Adopted in 2000 by the parties to the Convention on Biological Diversity, the treaty seeks to make international trade in genetically modified organisms (GMOs) more transparent through security measures that meet the needs of consumers, industry and, most of all, the environment.

The Protocol is intended to prevent potential conflicts between trade rules and the international biosecurity regimen, says a guide to the treaty provided by the World Conservation Union (IUCN).

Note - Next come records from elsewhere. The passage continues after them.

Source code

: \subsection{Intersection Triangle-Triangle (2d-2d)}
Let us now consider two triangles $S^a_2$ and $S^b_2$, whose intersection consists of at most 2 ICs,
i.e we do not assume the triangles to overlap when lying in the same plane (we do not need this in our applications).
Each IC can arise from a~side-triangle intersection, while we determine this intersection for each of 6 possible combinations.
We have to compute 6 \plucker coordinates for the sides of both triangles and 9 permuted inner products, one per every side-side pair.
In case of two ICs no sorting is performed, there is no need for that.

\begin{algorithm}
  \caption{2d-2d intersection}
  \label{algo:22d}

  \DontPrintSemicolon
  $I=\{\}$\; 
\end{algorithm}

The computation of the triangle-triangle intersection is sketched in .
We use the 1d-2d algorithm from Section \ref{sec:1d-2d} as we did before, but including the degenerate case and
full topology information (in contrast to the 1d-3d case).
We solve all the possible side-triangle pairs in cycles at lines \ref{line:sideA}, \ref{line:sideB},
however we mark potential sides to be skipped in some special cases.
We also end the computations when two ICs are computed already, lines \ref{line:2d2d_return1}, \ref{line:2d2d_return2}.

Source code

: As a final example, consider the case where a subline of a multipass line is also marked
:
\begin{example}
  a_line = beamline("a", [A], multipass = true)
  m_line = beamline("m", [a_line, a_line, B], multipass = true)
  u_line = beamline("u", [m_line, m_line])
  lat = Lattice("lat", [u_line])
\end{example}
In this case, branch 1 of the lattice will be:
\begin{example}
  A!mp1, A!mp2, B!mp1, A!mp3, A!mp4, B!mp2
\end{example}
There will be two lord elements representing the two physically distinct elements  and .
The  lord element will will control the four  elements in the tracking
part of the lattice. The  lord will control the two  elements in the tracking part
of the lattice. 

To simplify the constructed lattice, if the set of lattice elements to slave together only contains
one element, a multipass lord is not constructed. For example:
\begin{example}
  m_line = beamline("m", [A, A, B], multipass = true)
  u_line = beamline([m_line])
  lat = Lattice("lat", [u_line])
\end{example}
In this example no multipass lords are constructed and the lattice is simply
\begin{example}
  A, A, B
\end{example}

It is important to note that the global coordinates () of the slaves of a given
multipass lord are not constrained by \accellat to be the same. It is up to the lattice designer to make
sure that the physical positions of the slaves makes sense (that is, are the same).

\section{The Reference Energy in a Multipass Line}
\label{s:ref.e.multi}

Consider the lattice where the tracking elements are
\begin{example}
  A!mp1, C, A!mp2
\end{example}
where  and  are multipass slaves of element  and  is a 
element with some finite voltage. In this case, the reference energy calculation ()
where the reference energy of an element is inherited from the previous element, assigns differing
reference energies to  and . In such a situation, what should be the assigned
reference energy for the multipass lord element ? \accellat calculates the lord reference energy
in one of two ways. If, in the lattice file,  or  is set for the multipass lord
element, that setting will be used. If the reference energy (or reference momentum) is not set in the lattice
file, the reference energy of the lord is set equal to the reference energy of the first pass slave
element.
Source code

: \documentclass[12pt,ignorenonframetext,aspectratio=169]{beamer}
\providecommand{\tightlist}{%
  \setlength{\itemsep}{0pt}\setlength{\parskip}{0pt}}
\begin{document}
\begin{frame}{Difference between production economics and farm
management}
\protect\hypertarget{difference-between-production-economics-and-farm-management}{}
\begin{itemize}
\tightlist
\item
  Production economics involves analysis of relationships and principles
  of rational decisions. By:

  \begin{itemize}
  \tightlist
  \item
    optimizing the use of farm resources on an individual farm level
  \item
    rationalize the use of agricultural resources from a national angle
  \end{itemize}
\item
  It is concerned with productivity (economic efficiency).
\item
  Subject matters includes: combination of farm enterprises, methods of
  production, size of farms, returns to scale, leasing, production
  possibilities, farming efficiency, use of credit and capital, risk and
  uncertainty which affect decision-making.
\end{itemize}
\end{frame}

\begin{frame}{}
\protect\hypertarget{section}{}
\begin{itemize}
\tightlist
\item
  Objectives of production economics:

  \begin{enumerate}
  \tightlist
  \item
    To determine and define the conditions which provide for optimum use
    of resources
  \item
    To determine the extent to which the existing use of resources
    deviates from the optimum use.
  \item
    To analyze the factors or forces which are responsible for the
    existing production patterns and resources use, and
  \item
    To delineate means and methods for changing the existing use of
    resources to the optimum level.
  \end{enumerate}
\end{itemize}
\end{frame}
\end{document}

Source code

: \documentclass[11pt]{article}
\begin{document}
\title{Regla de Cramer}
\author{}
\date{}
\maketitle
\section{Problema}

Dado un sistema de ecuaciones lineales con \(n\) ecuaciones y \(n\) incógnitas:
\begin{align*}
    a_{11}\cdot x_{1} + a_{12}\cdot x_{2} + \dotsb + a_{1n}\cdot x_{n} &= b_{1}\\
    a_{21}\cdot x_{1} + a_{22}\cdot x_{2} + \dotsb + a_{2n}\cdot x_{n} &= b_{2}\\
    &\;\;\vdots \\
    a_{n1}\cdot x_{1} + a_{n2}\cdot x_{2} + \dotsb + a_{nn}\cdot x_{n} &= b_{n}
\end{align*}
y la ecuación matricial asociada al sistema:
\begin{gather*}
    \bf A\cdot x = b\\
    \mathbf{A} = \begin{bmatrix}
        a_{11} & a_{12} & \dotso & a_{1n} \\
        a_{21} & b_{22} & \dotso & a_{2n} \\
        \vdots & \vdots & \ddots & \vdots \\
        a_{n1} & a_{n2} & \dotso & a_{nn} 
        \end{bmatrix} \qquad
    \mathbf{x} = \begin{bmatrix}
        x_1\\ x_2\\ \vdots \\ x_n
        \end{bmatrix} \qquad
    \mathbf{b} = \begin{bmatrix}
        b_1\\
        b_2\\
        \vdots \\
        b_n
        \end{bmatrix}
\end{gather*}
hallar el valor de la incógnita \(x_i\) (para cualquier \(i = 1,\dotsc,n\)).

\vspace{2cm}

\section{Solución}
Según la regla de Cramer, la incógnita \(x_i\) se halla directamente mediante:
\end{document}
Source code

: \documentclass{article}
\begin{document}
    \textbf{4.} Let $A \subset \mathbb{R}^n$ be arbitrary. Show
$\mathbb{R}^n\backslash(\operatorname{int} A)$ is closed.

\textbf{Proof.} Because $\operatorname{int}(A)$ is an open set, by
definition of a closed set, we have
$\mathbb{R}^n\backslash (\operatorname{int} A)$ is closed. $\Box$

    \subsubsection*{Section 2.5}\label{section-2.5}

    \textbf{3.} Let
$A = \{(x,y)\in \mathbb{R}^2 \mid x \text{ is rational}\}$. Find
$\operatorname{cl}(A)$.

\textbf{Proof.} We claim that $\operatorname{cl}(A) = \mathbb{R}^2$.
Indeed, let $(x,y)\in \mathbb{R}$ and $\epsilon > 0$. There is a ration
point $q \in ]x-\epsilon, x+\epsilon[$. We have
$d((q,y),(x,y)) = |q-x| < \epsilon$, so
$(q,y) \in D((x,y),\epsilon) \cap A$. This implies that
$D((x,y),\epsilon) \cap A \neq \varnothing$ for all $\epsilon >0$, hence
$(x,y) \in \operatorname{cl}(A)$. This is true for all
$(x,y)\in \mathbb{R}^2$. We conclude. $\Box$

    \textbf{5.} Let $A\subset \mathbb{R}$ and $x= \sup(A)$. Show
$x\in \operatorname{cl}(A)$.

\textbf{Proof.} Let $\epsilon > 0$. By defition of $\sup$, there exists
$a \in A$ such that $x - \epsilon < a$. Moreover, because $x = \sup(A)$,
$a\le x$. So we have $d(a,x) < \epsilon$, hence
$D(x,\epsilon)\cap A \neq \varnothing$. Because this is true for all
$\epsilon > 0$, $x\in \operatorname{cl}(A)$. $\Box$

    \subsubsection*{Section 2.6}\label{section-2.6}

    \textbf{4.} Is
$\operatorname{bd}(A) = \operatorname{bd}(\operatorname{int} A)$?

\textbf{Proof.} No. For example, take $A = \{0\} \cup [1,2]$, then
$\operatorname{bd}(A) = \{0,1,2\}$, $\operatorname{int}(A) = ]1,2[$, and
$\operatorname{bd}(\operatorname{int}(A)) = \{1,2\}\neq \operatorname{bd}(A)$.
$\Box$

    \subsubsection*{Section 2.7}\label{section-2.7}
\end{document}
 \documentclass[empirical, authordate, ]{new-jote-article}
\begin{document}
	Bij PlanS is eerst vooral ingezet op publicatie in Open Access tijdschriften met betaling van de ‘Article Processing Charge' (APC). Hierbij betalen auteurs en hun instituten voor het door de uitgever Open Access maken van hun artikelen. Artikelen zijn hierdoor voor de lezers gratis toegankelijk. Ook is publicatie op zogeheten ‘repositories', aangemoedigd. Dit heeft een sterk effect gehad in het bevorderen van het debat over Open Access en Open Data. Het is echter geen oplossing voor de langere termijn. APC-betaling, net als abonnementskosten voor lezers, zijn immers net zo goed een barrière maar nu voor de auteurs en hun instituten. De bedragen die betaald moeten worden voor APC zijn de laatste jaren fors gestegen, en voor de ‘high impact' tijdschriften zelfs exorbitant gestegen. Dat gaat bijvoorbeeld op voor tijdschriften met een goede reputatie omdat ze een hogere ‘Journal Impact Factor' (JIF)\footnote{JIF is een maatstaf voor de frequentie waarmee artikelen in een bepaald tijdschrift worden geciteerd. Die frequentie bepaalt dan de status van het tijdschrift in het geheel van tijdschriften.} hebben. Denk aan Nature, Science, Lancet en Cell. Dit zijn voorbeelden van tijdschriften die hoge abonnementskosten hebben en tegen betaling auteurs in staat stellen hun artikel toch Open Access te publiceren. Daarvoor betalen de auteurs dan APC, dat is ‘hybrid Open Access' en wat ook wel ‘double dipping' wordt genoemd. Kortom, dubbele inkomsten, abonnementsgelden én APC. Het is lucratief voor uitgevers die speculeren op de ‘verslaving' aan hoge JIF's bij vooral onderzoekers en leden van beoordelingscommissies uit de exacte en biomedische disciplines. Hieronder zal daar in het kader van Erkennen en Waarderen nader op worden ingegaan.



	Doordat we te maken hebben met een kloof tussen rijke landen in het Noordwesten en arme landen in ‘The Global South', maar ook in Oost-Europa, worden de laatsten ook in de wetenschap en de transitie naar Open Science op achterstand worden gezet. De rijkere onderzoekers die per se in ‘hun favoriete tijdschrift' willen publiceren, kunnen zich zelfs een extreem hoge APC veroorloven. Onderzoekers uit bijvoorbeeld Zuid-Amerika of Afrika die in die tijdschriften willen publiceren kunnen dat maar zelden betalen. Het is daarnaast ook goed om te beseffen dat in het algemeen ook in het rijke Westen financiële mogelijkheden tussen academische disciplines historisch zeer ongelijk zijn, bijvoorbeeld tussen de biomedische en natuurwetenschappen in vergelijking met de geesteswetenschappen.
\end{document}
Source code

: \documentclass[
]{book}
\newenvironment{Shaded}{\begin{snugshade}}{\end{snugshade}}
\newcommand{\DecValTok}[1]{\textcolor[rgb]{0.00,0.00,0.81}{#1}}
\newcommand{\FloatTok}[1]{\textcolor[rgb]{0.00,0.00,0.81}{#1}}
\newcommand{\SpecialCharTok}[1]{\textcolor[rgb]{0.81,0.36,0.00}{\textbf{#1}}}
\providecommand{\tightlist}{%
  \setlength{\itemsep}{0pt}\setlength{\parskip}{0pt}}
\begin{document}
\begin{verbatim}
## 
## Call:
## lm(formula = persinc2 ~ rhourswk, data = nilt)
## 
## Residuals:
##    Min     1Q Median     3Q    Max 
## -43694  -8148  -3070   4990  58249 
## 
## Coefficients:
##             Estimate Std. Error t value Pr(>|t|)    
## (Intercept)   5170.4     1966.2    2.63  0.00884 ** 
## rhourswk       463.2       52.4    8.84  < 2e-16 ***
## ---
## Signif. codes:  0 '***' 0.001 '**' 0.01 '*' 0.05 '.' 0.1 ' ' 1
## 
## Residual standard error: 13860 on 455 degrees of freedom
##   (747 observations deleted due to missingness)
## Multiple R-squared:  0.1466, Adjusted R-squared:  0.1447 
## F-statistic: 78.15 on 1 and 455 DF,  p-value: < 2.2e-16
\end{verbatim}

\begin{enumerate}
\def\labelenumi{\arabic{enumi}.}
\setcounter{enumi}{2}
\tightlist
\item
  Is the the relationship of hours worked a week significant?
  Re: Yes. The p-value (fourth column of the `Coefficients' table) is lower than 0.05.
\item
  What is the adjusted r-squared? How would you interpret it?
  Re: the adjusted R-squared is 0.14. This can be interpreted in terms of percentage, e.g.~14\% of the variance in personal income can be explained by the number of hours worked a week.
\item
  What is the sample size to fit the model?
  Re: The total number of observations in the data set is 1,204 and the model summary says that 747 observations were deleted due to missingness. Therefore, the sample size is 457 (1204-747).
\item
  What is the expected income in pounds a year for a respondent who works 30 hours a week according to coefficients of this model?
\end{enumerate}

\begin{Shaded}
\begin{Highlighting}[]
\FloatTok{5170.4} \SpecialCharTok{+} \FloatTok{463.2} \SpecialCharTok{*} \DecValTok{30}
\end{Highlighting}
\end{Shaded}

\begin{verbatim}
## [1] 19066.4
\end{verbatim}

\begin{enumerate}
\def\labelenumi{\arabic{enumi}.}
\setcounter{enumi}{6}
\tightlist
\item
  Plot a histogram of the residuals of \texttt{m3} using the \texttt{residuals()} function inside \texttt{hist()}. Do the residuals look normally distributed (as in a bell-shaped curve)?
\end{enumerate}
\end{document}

The process of reconciling the legitimate interests of trade, biosafety and others has not been easy. There is a bitter dispute between those who see biotechnology as the road to food security and those who point to ethical, environmental, health and social reasons to establish tight controls for GMOs.

The United Nations Food and Agriculture Organization (FAO), issued a Statement on Biotechnology in March 2000, maintaining that this branch of science offers powerful tools for sustainable development of agriculture, fishing and forestry, as well as for the food industry.

Meanwhile, environmental groups like Greenpeace believe that the biological wealth inherent in traditional crops is a global natural heritage threatened by genetic contamination. They blame biotech transnationals like Monsanto, the world's leading seed producer, of pressuring governments to discard mechanisms for controlling transgenic products.

And the United States and the European Union are at the forefront of the dispute. Last July, the European Parliament adopted a law requiring all foods containing GMOs to be labeled so that consumers are aware of what they are buying and eating.

The United States and other producers of transgenic crops, including Argentina, are demanding that the World Trade Organization (WTO) suspend the ban on sales of genetically modified foods in the EU, imposed in 1999.

In June of 2003, the republic of Palau became the 50th country to ratify the Cartagena Protocol on biosafety, allowing the treaty to enter into force. The first meeting of the parties to the Protocol will take place in Kuala Lumpur in February 2004.